Selected excerpt:
<<<<

When Mother’s Day Hurts: A Reflection from an Alienated Mom. I am a mother experiencing parental alienation, where my daughter has been unjustly influenced to reject me by her other parent.

Today, I sat quietly with Aspen and watched high school students practicing for their graduation next week, my heart breaking with every laugh I heard. I have so much love for my daughter, but I have nowhere to put it. It just lives in me, heavy and aching. I don’t know how to carry this much love and this much loss at the same time. Like any parent, my love for my child runs deep. I long for the chance to embrace her, see her smile, and hear her voice again.

I dream of witnessing the woman she’s become at 39 and being there to support, encourage, and share in her life. I last saw her in 2011; it has been nearly a decade since we last spoke.

The silence is heartbreaking. My world feels suspended in time, and tears well up whenever thoughts of my daughter surface.

To make it through, I tuck the pain away—quietly, deeply.

Still, grief finds its way to the surface, sometimes crashing over me like a relentless tide, pulling me into silence and shadow.

I carry a truth that anchors me: my daughter is deeply loved.

But that truth feels twisted by distance, invisible to her, and misunderstood by others.

Everything I did with love and good intent was turned upside down—reframed as harmful or wrong.

The story of our past has been rewritten to cast me as a failure, stripping away any trace of compassion, care, or nurturing. Her father won her over with gifts and manipulation, while my efforts were dismissed or condemned. In his eyes, I could never do anything right.

Memories blur like fading dreams—sometimes I wonder if they were ever real.

In sleep, I find myself with Wendy, but she remains just out of reach even there. I was a loving mother. So why does it all feel erased?

Dennis chipped away at my confidence until self-doubt took its place.

I ache to return to the sacred role of “Mom,” but that door feels locked, far beyond my reach.

I’m often invited to breakfasts, dinners, barbecues, and gatherings where conversations naturally turn to children.

Then comes the question I dread: “Where’s your daughter these days? What’s she doing in California?”

My throat tightens, and it’s hard to breathe, let alone answer. I carry a version of my daughter within me, held in a time when love and laughter came easily, and her eyes reflected nothing but affection. That memory comforts and haunts me.

But now, the question has been asked—and it changes everything.

In those moments, I feel my self-assurance waver. I find myself explaining that my daughter has been estranged from me, the result of harmful influences and misrepresentation by her father. I haven’t seen her in years, which has left a lasting wound.

I look around, unsure if others truly understand—or if they’re quietly questioning my story. I often need to defend myself further, to make them see the truth.

For me, Mother’s Day brings more heartache than celebration. If you know even a piece of my story, I hope you’ll meet me with compassion instead of assumptions. Parental alienation is a painful, misunderstood reality—and unless you’ve walked that road yourself, it’s hard to know what it takes to survive it truly. It can affect any loving parent, regardless of gender. Few can truly understand how a good parent, full of love and intention, can be twisted into a shadow of themselves in their child’s eyes. Lies can replace truth, and a shared history can be rewritten to suit a destructive narrative. It’s a slow unraveling, where one parent pours bitterness into the child, reshaping the child’s reality until the bond with the other parent disappears.

>>>>

Records:

<<<<

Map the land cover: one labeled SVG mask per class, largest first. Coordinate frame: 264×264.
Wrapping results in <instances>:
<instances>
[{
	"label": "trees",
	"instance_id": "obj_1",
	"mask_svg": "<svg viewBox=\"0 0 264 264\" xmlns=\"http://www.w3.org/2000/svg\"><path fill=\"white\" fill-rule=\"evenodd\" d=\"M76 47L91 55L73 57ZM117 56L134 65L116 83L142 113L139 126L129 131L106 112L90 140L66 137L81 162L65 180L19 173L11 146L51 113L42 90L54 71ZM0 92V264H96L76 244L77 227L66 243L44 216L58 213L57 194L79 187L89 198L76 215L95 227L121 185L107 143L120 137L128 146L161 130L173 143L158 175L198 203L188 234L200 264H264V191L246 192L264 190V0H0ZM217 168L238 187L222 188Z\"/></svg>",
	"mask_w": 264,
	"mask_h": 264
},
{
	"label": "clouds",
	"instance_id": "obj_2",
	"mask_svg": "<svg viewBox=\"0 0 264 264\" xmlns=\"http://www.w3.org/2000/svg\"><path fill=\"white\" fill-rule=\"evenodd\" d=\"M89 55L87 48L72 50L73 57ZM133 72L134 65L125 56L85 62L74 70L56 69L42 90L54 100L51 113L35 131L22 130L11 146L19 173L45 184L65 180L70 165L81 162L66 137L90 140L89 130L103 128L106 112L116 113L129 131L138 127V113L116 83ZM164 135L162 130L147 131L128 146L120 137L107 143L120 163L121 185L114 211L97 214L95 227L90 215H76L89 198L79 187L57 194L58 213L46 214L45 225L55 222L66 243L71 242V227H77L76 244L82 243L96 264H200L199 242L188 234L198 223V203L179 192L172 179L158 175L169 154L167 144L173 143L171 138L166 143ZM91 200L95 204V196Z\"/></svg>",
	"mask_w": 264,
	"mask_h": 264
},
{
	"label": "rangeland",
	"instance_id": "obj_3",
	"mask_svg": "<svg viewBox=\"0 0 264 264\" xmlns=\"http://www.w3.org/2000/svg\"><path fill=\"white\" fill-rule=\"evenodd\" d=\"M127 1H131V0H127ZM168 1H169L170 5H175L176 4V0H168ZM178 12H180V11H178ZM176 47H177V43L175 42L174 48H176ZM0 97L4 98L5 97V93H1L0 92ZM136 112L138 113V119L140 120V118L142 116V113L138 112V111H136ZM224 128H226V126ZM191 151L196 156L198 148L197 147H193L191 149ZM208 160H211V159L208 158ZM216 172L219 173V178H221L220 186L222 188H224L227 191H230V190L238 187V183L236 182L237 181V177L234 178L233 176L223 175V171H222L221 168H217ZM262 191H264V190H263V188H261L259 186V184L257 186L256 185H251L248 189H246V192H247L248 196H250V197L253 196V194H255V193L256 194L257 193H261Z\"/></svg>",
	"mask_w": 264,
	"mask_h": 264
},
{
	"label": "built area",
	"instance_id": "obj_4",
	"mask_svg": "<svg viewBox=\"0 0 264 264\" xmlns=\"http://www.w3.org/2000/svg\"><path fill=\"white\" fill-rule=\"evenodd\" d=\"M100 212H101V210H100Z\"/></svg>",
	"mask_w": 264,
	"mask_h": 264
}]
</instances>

>>>>

Goals:
• a. According to the Mother's Day reflection, in what year did the writer last see her daughter?
• b. Transcribe the part of the Mother's Day reflection starting at "I’m often invited" and ending at "a lasting wound.".
The entries come from a separate source.

Solutions in order:
• a. 2011

• b.
I’m often invited to breakfasts, dinners, barbecues, and gatherings where conversations naturally turn to children.

Then comes the question I dread: “Where’s your daughter these days? What’s she doing in California?”

My throat tightens, and it’s hard to breathe, let alone answer. I carry a version of my daughter within me, held in a time when love and laughter came easily, and her eyes reflected nothing but affection. That memory comforts and haunts me.

But now, the question has been asked—and it changes everything.

In those moments, I feel my self-assurance waver. I find myself explaining that my daughter has been estranged from me, the result of harmful influences and misrepresentation by her father. I haven’t seen her in years, which has left a lasting wound.